The capital punishment cases of the 1982-83 term, of which Barefoot v. Estelle is the leading case, demonstrate, if nothing else, the handicap under which conservative jurisprudence operates in the contemporary American judicial system. An older understanding of how the Courts are supposed to proceed holds that issues once decided remain decided (until the Constitution or statute is amended), and that earlier cases form the precedents according to which later cases are decided. This older understanding is embodied in a doctrine called "stare decisis," a doctrine which is essential to conservative jurisprudence. A recurring feature of opinions by conservative or centrist justices is a judicial attitude that might be expressed: "I disagree with the decision in the earlier case, but that decision is now the law and must be followed." Justices Harlan and Stewart often took that line, and Justices Powell and White, at least, do so now. But the liberal bloc does not feel bound by stare decisis, and is willing to overrule or disregard precedents if it believes they are out of date. There is no better illustration of this attitude than the Brennan-Marshall opinions in capital punishment cases, which put forward the position that the death penalty, in and of itself, is cruel and unusual punishment, although the majority has consistently held otherwise.

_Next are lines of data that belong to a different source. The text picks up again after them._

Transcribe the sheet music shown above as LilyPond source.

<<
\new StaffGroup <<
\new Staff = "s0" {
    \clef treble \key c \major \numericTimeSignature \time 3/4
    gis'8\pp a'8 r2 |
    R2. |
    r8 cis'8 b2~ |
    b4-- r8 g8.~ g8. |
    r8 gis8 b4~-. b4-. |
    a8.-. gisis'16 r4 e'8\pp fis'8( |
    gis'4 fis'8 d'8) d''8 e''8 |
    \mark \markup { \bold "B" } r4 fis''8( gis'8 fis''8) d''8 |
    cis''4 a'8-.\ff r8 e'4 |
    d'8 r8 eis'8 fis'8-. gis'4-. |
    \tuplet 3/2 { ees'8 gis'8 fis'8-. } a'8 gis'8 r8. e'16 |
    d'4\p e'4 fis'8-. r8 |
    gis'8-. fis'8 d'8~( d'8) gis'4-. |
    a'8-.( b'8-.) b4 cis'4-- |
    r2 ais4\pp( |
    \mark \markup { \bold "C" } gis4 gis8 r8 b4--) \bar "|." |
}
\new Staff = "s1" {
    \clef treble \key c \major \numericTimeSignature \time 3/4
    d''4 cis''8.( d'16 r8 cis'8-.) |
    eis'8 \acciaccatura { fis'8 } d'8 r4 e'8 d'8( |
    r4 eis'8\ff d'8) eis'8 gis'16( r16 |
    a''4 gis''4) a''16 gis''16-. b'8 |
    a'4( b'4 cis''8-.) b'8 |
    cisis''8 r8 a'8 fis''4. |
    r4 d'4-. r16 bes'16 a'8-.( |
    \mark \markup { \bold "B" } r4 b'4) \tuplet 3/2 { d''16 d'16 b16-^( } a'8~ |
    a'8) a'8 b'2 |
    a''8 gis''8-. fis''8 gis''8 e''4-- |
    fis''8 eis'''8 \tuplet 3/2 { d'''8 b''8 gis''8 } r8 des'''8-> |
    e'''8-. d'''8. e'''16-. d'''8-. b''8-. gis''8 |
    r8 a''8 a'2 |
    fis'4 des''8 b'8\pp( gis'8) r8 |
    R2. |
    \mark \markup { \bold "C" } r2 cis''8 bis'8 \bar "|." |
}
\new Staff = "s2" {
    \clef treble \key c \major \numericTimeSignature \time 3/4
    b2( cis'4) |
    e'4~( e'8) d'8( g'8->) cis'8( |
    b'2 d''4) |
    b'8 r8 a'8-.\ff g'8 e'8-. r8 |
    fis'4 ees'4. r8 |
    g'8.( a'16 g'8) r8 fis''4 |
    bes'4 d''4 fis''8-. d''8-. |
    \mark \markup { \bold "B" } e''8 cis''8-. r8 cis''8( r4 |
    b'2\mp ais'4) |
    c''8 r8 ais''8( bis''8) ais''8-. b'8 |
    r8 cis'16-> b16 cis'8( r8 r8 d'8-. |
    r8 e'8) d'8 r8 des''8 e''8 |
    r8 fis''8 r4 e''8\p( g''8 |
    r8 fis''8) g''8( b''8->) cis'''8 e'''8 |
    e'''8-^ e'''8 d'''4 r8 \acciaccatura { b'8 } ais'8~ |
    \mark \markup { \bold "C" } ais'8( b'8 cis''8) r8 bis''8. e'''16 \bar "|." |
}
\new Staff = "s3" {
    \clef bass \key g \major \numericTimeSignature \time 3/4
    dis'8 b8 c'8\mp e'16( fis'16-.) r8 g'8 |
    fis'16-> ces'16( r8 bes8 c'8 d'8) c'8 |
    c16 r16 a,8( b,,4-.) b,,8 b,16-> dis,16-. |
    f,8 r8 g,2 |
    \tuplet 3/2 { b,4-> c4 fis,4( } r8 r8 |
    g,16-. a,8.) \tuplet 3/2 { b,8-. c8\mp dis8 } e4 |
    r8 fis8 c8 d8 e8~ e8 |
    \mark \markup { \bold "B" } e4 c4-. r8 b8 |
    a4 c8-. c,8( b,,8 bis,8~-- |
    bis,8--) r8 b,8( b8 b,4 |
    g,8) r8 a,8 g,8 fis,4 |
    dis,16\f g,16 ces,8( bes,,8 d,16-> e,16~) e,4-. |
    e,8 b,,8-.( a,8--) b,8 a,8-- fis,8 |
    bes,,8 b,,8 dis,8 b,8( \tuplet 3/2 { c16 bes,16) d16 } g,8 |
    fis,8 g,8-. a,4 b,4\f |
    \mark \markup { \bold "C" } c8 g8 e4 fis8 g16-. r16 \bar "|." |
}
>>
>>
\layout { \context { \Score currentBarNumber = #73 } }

As this article goes to press, the Supreme Court has reassembled in Washington and is about to commence its 1983-84 term. The result will be, next summer, a new volume in the definitive series of textbooks on American government. Can we have confidence that the authors' committee will do a better job this year? Not if the record is to be relied on. This term, as last term, the picture of our constitutional system will be muddled and unclear, principles will be tortured to fit the peculiar facts of particular cases, and shifting majorities will provide no guidance to those who would proceed in accordance with constitutional law.